How to prove the following rank equality? 
Let $A,B\in M_{n}$. Show that $$\mbox{rank}\,(A-ABA)=\mbox{rank}\,(A)+\mbox{rank}\,(I_{n}-BA)-n$$

I have shown one part by using Sylvester rank inequality. How to prove the equality case?
 A: Fix a basis of $\mathbb F^n$ (where $\mathbb F$ is the field of entries of $A$ and $B$) so that $A$ and $B$ can be considered as linear transformations.
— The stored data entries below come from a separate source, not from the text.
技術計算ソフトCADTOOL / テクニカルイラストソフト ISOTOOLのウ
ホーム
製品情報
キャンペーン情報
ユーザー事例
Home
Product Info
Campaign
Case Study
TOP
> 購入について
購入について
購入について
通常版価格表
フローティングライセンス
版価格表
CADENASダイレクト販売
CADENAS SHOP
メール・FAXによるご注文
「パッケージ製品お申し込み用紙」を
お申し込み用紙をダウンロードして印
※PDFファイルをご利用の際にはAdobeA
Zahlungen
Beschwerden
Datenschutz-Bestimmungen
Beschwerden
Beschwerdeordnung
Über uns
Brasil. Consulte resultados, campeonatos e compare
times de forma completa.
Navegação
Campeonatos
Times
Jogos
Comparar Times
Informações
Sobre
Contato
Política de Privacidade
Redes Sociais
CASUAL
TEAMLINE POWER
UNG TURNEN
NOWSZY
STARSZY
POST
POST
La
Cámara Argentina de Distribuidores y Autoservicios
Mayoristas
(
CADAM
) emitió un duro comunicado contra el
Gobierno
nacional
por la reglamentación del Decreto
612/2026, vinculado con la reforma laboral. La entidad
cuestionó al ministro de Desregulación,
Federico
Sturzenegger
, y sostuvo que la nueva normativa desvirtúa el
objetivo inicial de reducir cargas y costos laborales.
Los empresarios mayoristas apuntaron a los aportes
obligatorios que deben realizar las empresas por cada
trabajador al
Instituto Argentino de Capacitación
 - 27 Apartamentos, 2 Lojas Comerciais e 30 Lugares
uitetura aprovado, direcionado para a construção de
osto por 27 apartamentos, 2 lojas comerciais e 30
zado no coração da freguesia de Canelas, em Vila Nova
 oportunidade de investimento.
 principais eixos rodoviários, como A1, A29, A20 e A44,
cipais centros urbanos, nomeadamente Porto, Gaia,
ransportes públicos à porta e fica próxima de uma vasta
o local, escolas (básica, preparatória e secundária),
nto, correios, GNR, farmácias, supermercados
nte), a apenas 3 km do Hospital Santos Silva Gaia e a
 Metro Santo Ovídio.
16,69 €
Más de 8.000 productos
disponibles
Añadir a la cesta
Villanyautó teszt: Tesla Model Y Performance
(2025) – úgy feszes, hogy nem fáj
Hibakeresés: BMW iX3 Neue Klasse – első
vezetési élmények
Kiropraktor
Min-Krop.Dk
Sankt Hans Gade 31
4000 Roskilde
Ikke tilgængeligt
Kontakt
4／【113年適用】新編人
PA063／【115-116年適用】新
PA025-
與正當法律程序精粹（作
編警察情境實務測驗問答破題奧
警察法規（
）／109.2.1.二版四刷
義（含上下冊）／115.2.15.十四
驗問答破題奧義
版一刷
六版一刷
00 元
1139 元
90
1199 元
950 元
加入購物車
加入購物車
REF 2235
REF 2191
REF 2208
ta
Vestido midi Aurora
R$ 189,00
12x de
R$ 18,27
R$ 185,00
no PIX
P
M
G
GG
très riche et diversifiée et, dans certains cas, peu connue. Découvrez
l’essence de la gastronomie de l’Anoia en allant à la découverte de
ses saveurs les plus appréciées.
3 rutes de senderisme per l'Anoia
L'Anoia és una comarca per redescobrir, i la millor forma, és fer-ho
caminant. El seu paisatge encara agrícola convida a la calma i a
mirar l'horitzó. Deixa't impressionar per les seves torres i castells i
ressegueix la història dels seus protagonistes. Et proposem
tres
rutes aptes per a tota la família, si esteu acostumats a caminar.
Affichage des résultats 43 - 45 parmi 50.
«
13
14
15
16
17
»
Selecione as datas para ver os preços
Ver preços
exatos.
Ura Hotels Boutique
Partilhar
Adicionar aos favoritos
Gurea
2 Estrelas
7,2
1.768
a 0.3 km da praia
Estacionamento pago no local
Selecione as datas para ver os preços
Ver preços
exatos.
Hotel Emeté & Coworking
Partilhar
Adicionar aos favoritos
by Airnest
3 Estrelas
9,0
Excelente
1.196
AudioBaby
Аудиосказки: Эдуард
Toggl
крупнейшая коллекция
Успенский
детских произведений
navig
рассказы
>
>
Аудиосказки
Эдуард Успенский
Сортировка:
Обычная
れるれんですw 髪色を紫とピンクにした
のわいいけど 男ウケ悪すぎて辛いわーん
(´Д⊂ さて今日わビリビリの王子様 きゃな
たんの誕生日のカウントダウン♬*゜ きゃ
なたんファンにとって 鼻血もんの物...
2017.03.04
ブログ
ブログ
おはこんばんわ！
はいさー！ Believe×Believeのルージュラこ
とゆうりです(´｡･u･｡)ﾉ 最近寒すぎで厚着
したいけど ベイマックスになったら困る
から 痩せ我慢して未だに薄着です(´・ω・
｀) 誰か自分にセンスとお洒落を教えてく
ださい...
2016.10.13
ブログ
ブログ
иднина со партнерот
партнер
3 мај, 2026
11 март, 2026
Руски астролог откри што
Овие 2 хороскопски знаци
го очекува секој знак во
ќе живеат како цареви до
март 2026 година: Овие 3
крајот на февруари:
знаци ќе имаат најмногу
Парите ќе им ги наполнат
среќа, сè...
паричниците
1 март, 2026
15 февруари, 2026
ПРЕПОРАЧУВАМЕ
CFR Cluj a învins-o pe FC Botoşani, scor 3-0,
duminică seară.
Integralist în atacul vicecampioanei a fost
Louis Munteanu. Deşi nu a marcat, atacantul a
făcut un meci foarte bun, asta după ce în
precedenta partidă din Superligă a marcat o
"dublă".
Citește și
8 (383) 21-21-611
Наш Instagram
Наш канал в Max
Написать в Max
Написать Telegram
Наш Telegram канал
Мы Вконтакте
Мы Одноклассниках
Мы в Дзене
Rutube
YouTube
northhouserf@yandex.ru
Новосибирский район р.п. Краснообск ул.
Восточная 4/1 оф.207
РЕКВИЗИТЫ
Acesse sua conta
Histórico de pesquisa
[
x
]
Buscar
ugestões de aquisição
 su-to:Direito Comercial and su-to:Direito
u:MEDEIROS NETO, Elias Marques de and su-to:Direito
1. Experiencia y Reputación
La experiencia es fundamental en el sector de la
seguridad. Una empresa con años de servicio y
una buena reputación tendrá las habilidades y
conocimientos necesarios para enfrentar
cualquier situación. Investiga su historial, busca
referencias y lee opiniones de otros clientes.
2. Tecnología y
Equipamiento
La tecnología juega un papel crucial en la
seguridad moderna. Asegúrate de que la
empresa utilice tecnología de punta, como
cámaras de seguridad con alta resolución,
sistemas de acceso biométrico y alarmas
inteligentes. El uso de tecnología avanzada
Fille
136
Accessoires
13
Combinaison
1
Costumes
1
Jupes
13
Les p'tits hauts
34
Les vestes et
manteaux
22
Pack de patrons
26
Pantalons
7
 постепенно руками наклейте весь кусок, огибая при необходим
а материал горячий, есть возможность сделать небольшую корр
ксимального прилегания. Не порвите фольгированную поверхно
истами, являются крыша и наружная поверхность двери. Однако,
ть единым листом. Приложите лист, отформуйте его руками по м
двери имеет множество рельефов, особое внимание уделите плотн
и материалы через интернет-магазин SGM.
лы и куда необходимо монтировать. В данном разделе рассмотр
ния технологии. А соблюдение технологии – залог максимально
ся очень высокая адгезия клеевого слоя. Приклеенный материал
Now, since $A - ABA = A(I - BA)$, we have
$\require{AMScd}\DeclareMathOperator{\im}{im}\DeclareMathOperator{\rank}{rank}\DeclareMathOperator{\null}{null}$
\begin{CD}
\mathbb F^n @>I-BA>> \im(I - BA) @>A>> \im(A - ABA)\\
\end{CD}
so that by the rank-nullity theorem applied on the second map, $A$,
$$\dim \im(I - BA) = \dim \im(A - ABA) + \null A$$
where $\null A$ is the nullity of $A$ in $\im(I - BA)$. Thus,
\begin{equation}
\rank(I - BA) = \rank(A - ABA) + \null A. \tag{1}\label{rk-null}
\end{equation}
We shall show that the nullity of $A$ in $\im(I - BA)$ is the nullity of $A$ in $\mathbb F^n$ itself.
Let $x \in \ker_{\mathbb F^n} A$. Then $Ax = 0 \implies BAx = 0$, so we may write $x = x - BAx = (I - BA)x$, which shows that $\ker_{\mathbb F^n} A \subseteq \im(I - BA)$. Thus, $\ker_{\im(I - BA)} A = \ker_{\mathbb F^n} \cap \im(I - BA) = \ker_{\mathbb F^n} A$. Thus, $\null A = n - \rank A$ in $\im(I - BA)$.
Then the result follows from \eqref{rk-null}.